Market participants should pay close attention to the prospect of Moscow raising export taxes, which could further increase food prices and help the Kremlin finance its military operations in Ukraine, Evanette said.
"Food prices are under upward pressure."
The political risk consultancy doesn't expect the deal's suspension to trigger a new round of potentially globally destabilizing food inflation anytime soon, Eurasia Group's Peter Ceretti told CNBC.
"Russian grain shipments will continue, and the termination of the deal will not completely stop Ukrainian shipments through the Black Sea or Europe," Ceretti said via email.
"Looking ahead, however, the end of the grain deal will add to other upward pressures on food prices, such as the drought in Europe and the outbreak of El Niño. The markets most affected by the failure of the agreement will be North African and Levantine countries that import large quantities of grain from the Black Sea region." He added.
Since it was signed in July last year, the Black Sea Food Initiative has allowed the export of more than 32 million tons of food commodities from three Ukrainian Black Sea ports - Odessa, Chernomorsk and Pivdeni (formerly known as Yuzhny) - to 45 countries, the UN said. countries. countries of the world.
It is for this reason that UN Secretary General António Guterres called the agreement "indispensable" for global food security.

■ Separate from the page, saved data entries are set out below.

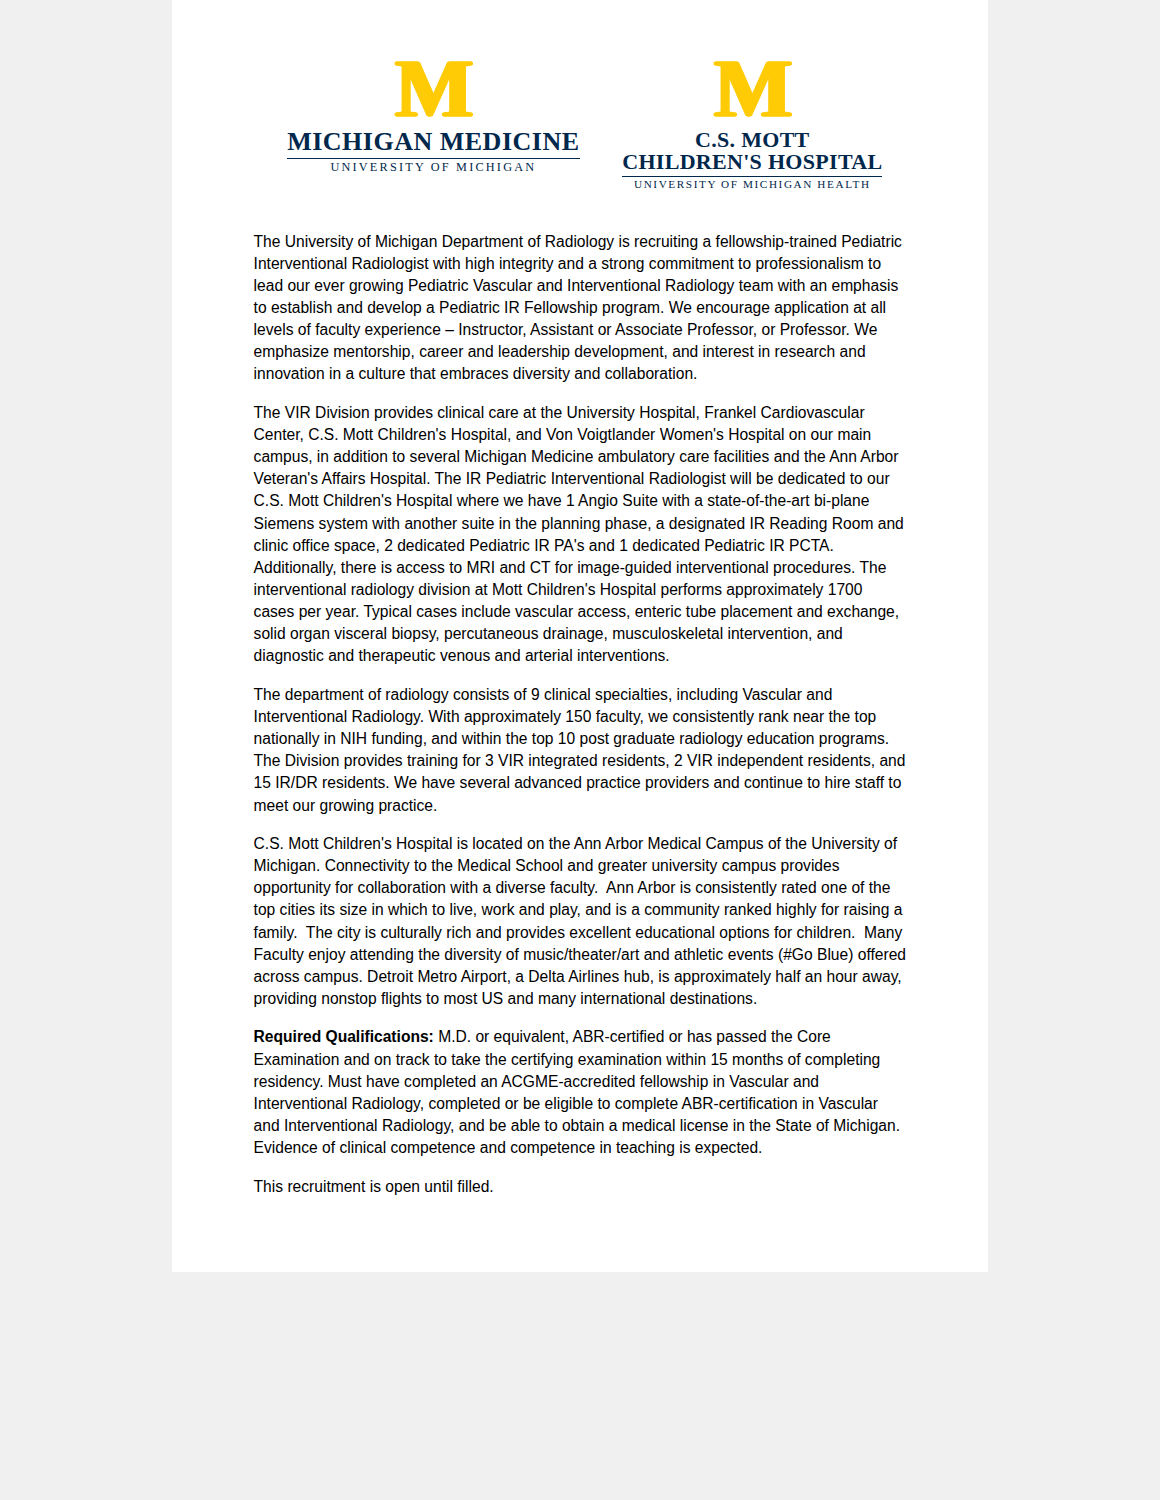M
MICHIGAN MEDICINE
UNIVERSITY OF MICHIGAN
M
C.S. MOTT
CHILDREN'S HOSPITAL
UNIVERSITY OF MICHIGAN HEALTH
The University of Michigan Department of Radiology is recruiting a fellowship-trained Pediatric Interventional Radiologist with high integrity and a strong commitment to professionalism to lead our ever growing Pediatric Vascular and Interventional Radiology team with an emphasis to establish and develop a Pediatric IR Fellowship program. We encourage application at all levels of faculty experience – Instructor, Assistant or Associate Professor, or Professor. We emphasize mentorship, career and leadership development, and interest in research and innovation in a culture that embraces diversity and collaboration.
The VIR Division provides clinical care at the University Hospital, Frankel Cardiovascular Center, C.S. Mott Children's Hospital, and Von Voigtlander Women's Hospital on our main campus, in addition to several Michigan Medicine ambulatory care facilities and the Ann Arbor Veteran's Affairs Hospital. The IR Pediatric Interventional Radiologist will be dedicated to our C.S. Mott Children's Hospital where we have 1 Angio Suite with a state-of-the-art bi-plane Siemens system with another suite in the planning phase, a designated IR Reading Room and clinic office space, 2 dedicated Pediatric IR PA's and 1 dedicated Pediatric IR PCTA. Additionally, there is access to MRI and CT for image-guided interventional procedures. The interventional radiology division at Mott Children's Hospital performs approximately 1700 cases per year. Typical cases include vascular access, enteric tube placement and exchange, solid organ visceral biopsy, percutaneous drainage, musculoskeletal intervention, and diagnostic and therapeutic venous and arterial interventions.
The department of radiology consists of 9 clinical specialties, including Vascular and Interventional Radiology. With approximately 150 faculty, we consistently rank near the top nationally in NIH funding, and within the top 10 post graduate radiology education programs. The Division provides training for 3 VIR integrated residents, 2 VIR independent residents, and 15 IR/DR residents. We have several advanced practice providers and continue to hire staff to meet our growing practice.
C.S. Mott Children's Hospital is located on the Ann Arbor Medical Campus of the University of Michigan. Connectivity to the Medical School and greater university campus provides opportunity for collaboration with a diverse faculty. Ann Arbor is consistently rated one of the top cities its size in which to live, work and play, and is a community ranked highly for raising a family. The city is culturally rich and provides excellent educational options for children. Many Faculty enjoy attending the diversity of music/theater/art and athletic events (#Go Blue) offered across campus. Detroit Metro Airport, a Delta Airlines hub, is approximately half an hour away, providing nonstop flights to most US and many international destinations.
Required Qualifications: M.D. or equivalent, ABR-certified or has passed the Core Examination and on track to take the certifying examination within 15 months of completing residency. Must have completed an ACGME-accredited fellowship in Vascular and Interventional Radiology, completed or be eligible to complete ABR-certification in Vascular and Interventional Radiology, and be able to obtain a medical license in the State of Michigan. Evidence of clinical competence and competence in teaching is expected.
This recruitment is open until filled.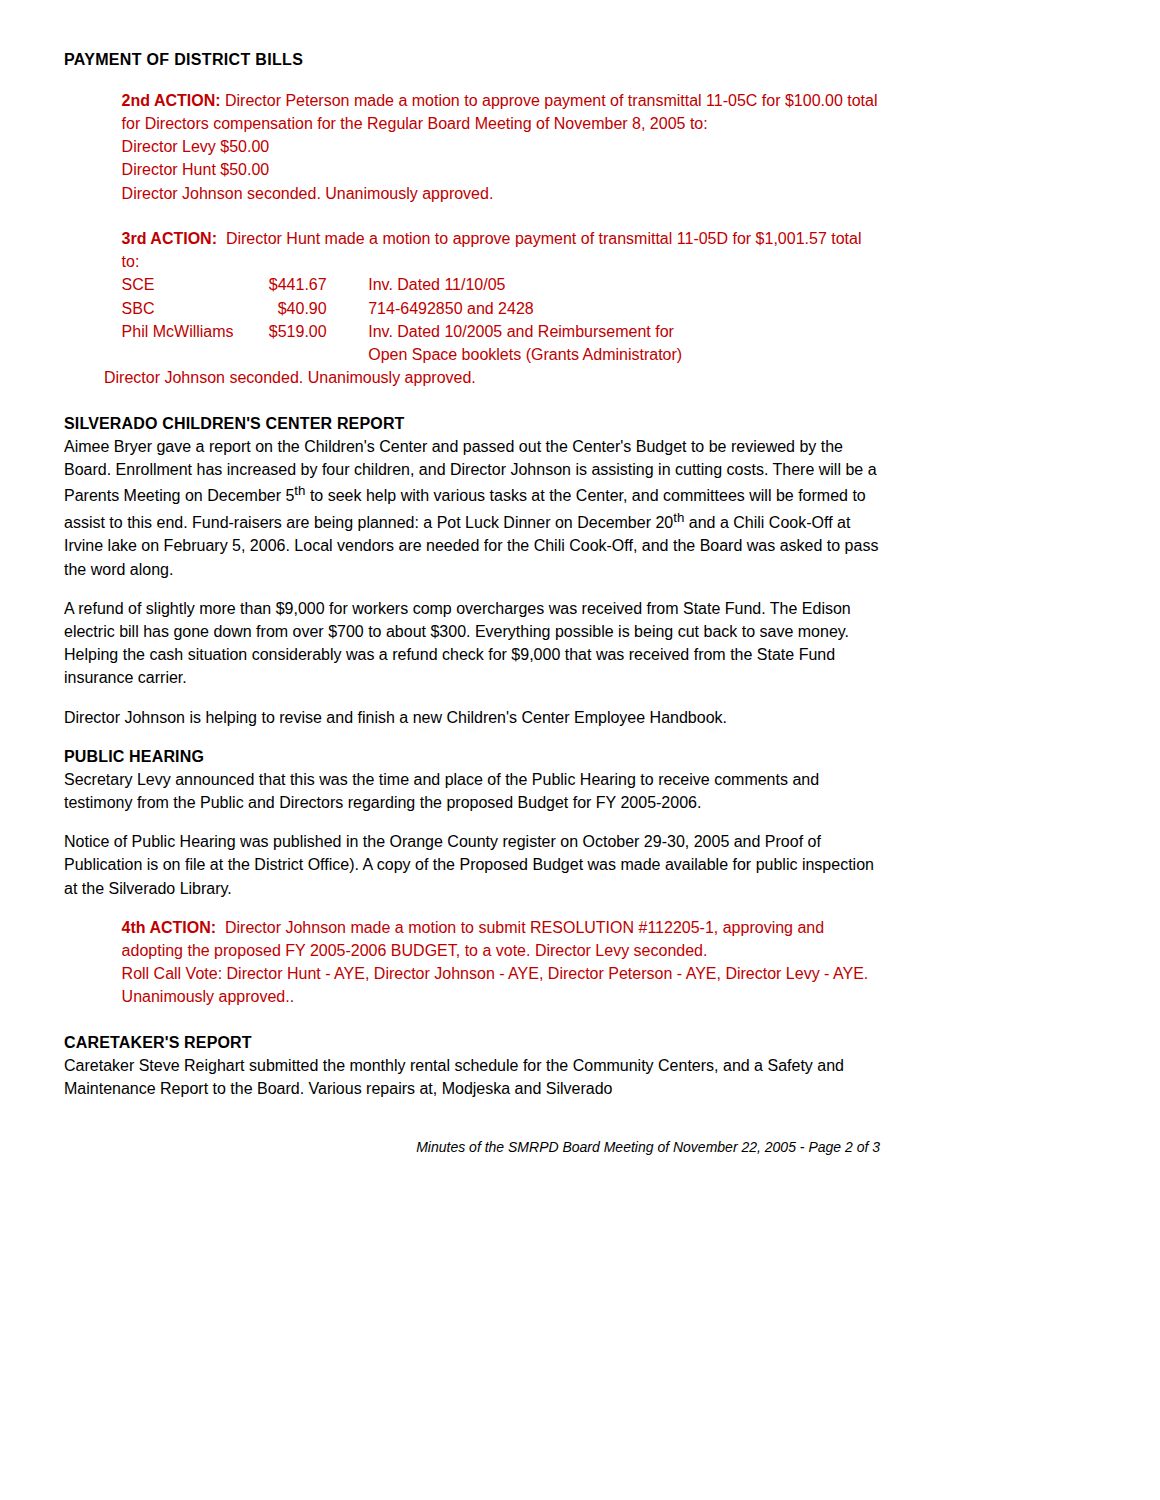PAYMENT OF DISTRICT BILLS
2nd ACTION: Director Peterson made a motion to approve payment of transmittal 11-05C for $100.00 total for Directors compensation for the Regular Board Meeting of November 8, 2005 to:
Director Levy $50.00
Director Hunt $50.00
Director Johnson seconded. Unanimously approved.
3rd ACTION: Director Hunt made a motion to approve payment of transmittal 11-05D for $1,001.57 total to:
| SCE | $441.67 | Inv. Dated 11/10/05 |
| SBC | $40.90 | 714-6492850 and 2428 |
| Phil McWilliams | $519.00 | Inv. Dated 10/2005 and Reimbursement for Open Space booklets (Grants Administrator) |
Director Johnson seconded. Unanimously approved.
SILVERADO CHILDREN'S CENTER REPORT
Aimee Bryer gave a report on the Children's Center and passed out the Center's Budget to be reviewed by the Board. Enrollment has increased by four children, and Director Johnson is assisting in cutting costs. There will be a Parents Meeting on December 5th to seek help with various tasks at the Center, and committees will be formed to assist to this end. Fund-raisers are being planned: a Pot Luck Dinner on December 20th and a Chili Cook-Off at Irvine lake on February 5, 2006. Local vendors are needed for the Chili Cook-Off, and the Board was asked to pass the word along.
A refund of slightly more than $9,000 for workers comp overcharges was received from State Fund. The Edison electric bill has gone down from over $700 to about $300. Everything possible is being cut back to save money. Helping the cash situation considerably was a refund check for $9,000 that was received from the State Fund insurance carrier.
Director Johnson is helping to revise and finish a new Children's Center Employee Handbook.
PUBLIC HEARING
Secretary Levy announced that this was the time and place of the Public Hearing to receive comments and testimony from the Public and Directors regarding the proposed Budget for FY 2005-2006.
Notice of Public Hearing was published in the Orange County register on October 29-30, 2005 and Proof of Publication is on file at the District Office). A copy of the Proposed Budget was made available for public inspection at the Silverado Library.
4th ACTION: Director Johnson made a motion to submit RESOLUTION #112205-1, approving and adopting the proposed FY 2005-2006 BUDGET, to a vote. Director Levy seconded.
Roll Call Vote: Director Hunt - AYE, Director Johnson - AYE, Director Peterson - AYE, Director Levy - AYE. Unanimously approved..
CARETAKER'S REPORT
Caretaker Steve Reighart submitted the monthly rental schedule for the Community Centers, and a Safety and Maintenance Report to the Board. Various repairs at, Modjeska and Silverado
Minutes of the SMRPD Board Meeting of November 22, 2005 - Page 2 of 3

Guterres said in early July that the agreement "must continue" at a time when conflicts, the climate crisis, energy prices and other factors are disrupting the production and affordability of food, and when 258 million people in 58 countries around the world are facing hunger.
Carlos Mella, head of agricultural markets at Rabobank, said Monday that while investors had been bracing for the deal to be canceled, Russia's withdrawal was a "blow" to the market.
The move supported price stability and prevented shortages in developing countries, Mella said.
"Ukraine will now be forced to export most of its grains and oilseeds through its land borders and Danube ports. This will significantly push up transportation costs and put further pressure on Ukrainian farmers' margins," he added.
"The knock-on effect of this is that it could prompt them to plant less next season, putting further pressure on future supplies."
Ultimately, the development means that low-income countries in Africa and the Middle East could become more reliant on Russian wheat - which accounts for more than 20% of global wheat exports, Mella said.